新聞連載の小説家は偉大?

新聞連載の小説家に必要な条件

読売新聞や朝日新聞など、毎日自宅に届く新聞を開くと、連載小説がやっていることは周知の通りかと思います。では、どのような小説家が新聞の連載小説の依頼がくるのか。

もちろん売れている。人気がある。と言う一定評価も大事ですが、それは重要なポイントではありません。

重要なポイントは以下です。

1.長編小説を書くことができる
2.社会的視点から見ても優れた小説であり、偏った批判などをしない作品
3.万人が読んで共通して面白い、いい小説、続きを読みたくなると思わせる作品

特に1は大事です。新聞は休刊日もありますが、おおよそ1年間360日ほど発行されます。基本連載小説は1年間なので、原稿用紙にして400枚以上は書き上げなければならないのです。

ですので、それだけの長編を途中で挫折することなく書き上げることができる作家となります。

信用ある小説家に依頼が来る

朝日新聞で連載している小説家辻原登はさまざまな文学賞を受賞しています。読売文学賞をはじめとして、谷崎潤一郎賞、川端康成文学賞、毎日芸術賞などです。また、文学界新人賞や三島由紀夫賞、織田作之助賞などの選考委員も兼ねており、小説界で一目置かれている存在です。

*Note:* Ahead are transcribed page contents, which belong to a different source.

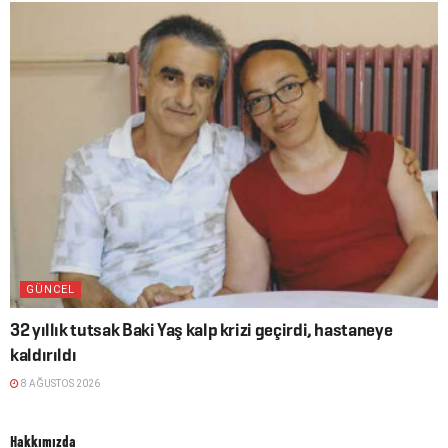
GÜNCEL
32 yıllık tutsak Baki Yaş kalp krizi geçirdi, hastaneye
kaldırıldı
8 AĞUSTOS 2026
Hakkımızda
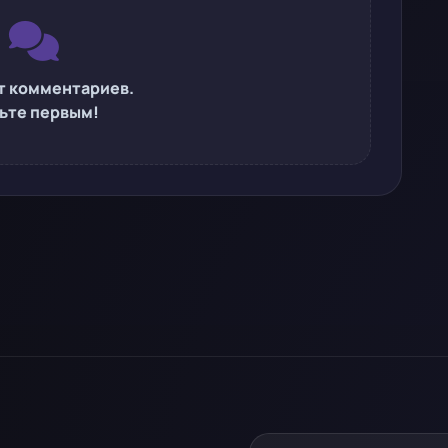
т комментариев.
ьте первым!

そして、その信用に足りる彼ならば連載小説を任せてもいいと新聞社は判断するわけです。

彼の場合は、やはり400枚以上の原稿を書かなければならないので、連載の前からある程度のプロット、構成、取材などの準備を仕上げてのぞみます。ですので、2年に一度請け負うくらいが調度いいと言っております。

小説家の中では新聞連載を目標にしている方もいるほどです。依頼が来るというのはそれだけ社会的に評価されている小説を書いているという実感にも繋がります。

また余談ですが、新聞連載は原稿料がとてもいいことでも知られています。原稿料は1日当たりで貰いますが、1年間の連載の原稿料は約2千万円以上になります。